● **TASK BRIEF**
Copy the rows below word for word, leaving out the pictures.

● **Images of plotted data**
★ ★ ★

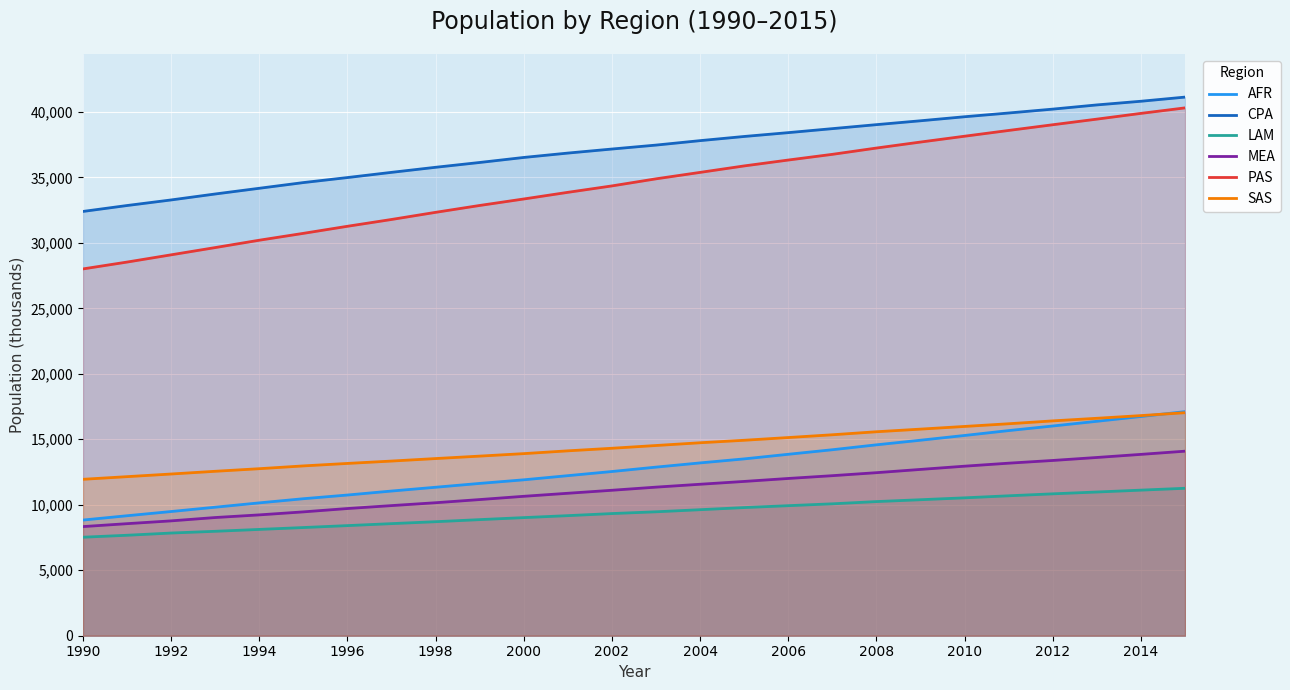

True or false: CPA has more than 2 interior local peaks.

False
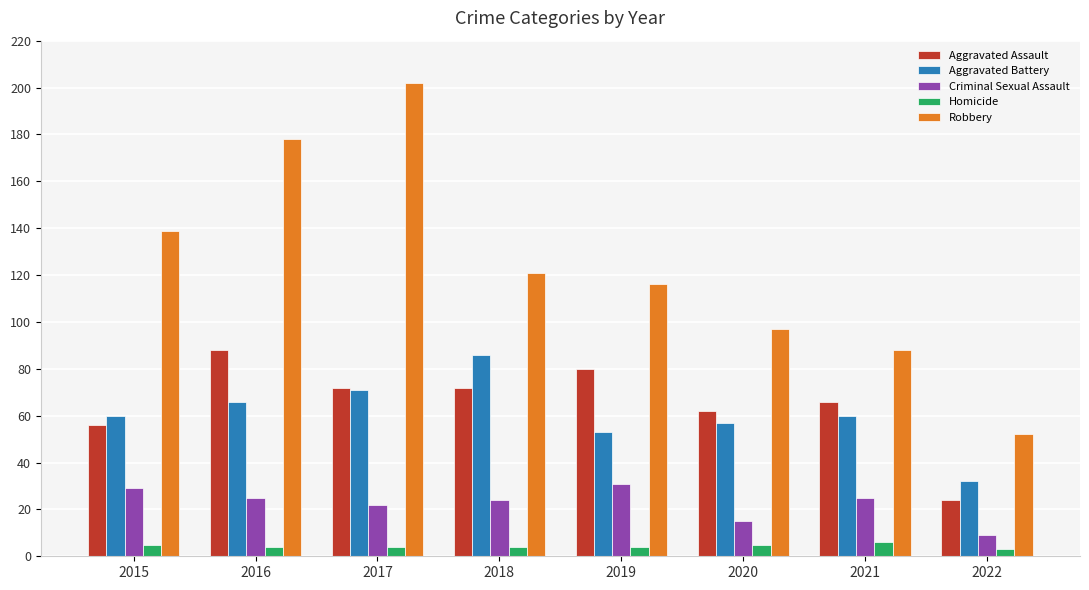

Which series has the widest spread of values?

Robbery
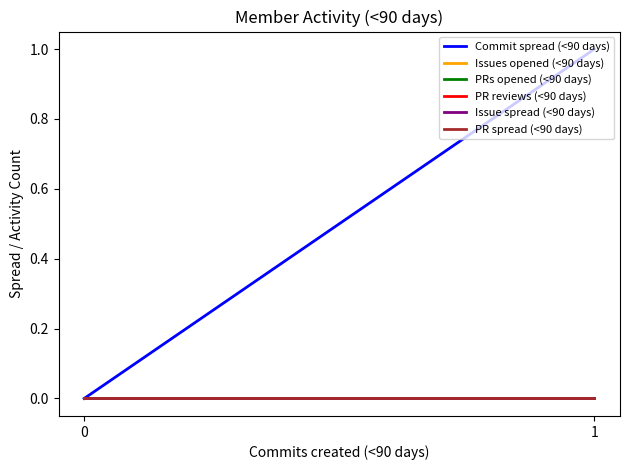

Is this an area chart (filled region under the line)?

No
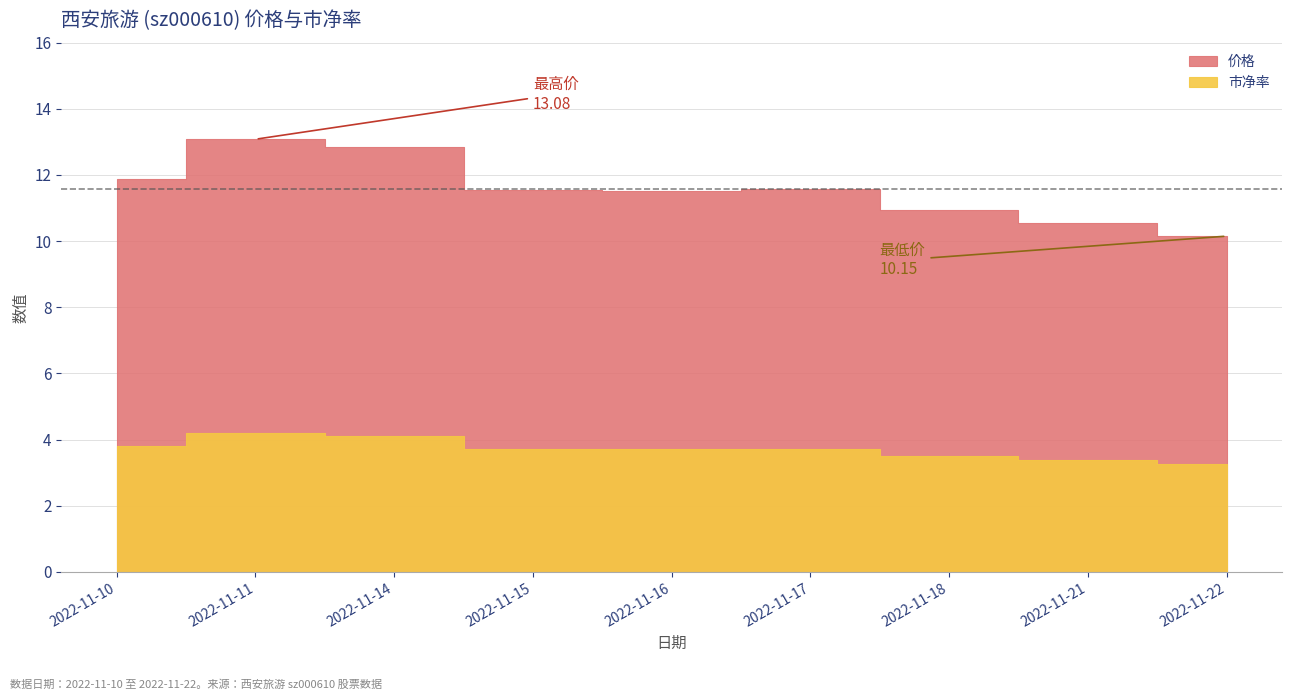

Where is the first local minimum for 价格?

2022-11-16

★ ★ ★

● **RESPONSE TO THIS TASK**
True or false: CPA has more than 2 interior local peaks.

False

Which series has the widest spread of values?

Robbery

Is this an area chart (filled region under the line)?

No

Where is the first local minimum for 价格?

2022-11-16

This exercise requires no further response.